- Passage
Faisal Khan profiles high-flying democrat Tulsi Gabbard. What does she stand for? What does she believe in? And who funds her?
In January 2019 Tulsi Gabbard announced she will be running for President in 2020.
With her glamour, mid-30s youth and charm as the first Hindu member of Congress, Gabbard has a powerful appeal beyond her native Hawaii and is considered a ‘rising star’ in the Democratic ranks. She has apparently won the confidence of, and is close to, Bernie Sanders and his wife: often considered a powerful vote of approval in the Democratic Party.
Background
Tulsi’s family moved to Hawaii in 1983 and her father Mike Gabbard soon entered politics. He is well known in Hawaii for his trenchant opposition to homosexuality and gay rights. Her family soon became involved with the Science of Identity Foundation (SIF): a bizarre Hare Krishna spin-off cult led by a gentleman called Chris Butler.
While Tulsi speaks positively of her experience in the SIF, many ex-members have testified about it was a cult-like experience. The organisation has allegedly had a significant impact on Tulsi’s outlook and politics.
At the age of 21, Gabbard entered politics when she ran on a democratic ticket for the Hawaii State of representatives. In this earlier phase of her political career, she espoused several conservative positions.
In 2003, for example, she voted against a bill to ‘provide emergency contraception immediately’ to survivors of sexual assault. She also supported government surveillance efforts, warning that the ‘demand for unfettered civil liberties’ could make the country vulnerable to terrorists and she joined her father’s battle against what she called ‘homosexual extremists’.
In the same year, she joined the National Guard when her brigade was shipped to Iraq she decided to go. Her time in the Middle East appears to have led to a political reformation and by the time she returned and ran for Congress in 2012 her views had evolved to more conventional progressive positions.
Liberal at Home, Authoritarian Overseas
However, while espousing broadly progressive positions at home, Gabbard appears to have had no issue with supporting aspects of repressive and authoritarian regimes overseas. She has, for instance, expressed support for Egypt’s dictator Fatah Sisi for “taking on…. extreme Islamist ideology” (and arranged for him to speak at a Joint hearing in Congress), and expressed support for Putin’s actions in Syria bombing “terrorists”.
Further, she controversially met Syrian dictator Bashar al-Assad twice and reinforced the regime view that it was mainly foreign ‘terrorists’ who were responsible for the resistance against him. Assad, of course, has been accused of slaughtering up to half a million Syrians and creating some 11 million refugees.

- Recorded information
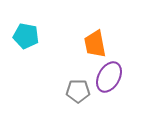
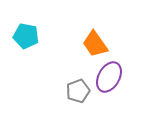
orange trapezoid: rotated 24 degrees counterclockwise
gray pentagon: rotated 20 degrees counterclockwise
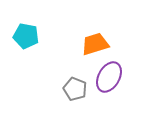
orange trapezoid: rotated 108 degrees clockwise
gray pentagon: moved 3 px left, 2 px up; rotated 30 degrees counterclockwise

- Work to do
1. Answer these questions from the Tulsi Gabbard profile.
(a) In what year did Gabbard's family move to Hawaii?
(b) At what age did Gabbard enter politics?
(c) In what year did she run for Congress?
2. According to the Tulsi Gabbard profile, why did she support government surveillance efforts in her earlier career? Answer in one or two sentences.
3. List every foreign head of state or government named in the Tulsi Gabbard profile, with the country given for each where the profile states it.
None of this work requires the data.

- Solution list
1.
(a) 1983
(b) 21
(c) 2012

2. She warned that the "demand for unfettered civil liberties" could make the country vulnerable to terrorists.

3.
- Fatah Sisi (Egypt)
- Putin
- Bashar al-Assad (Syria)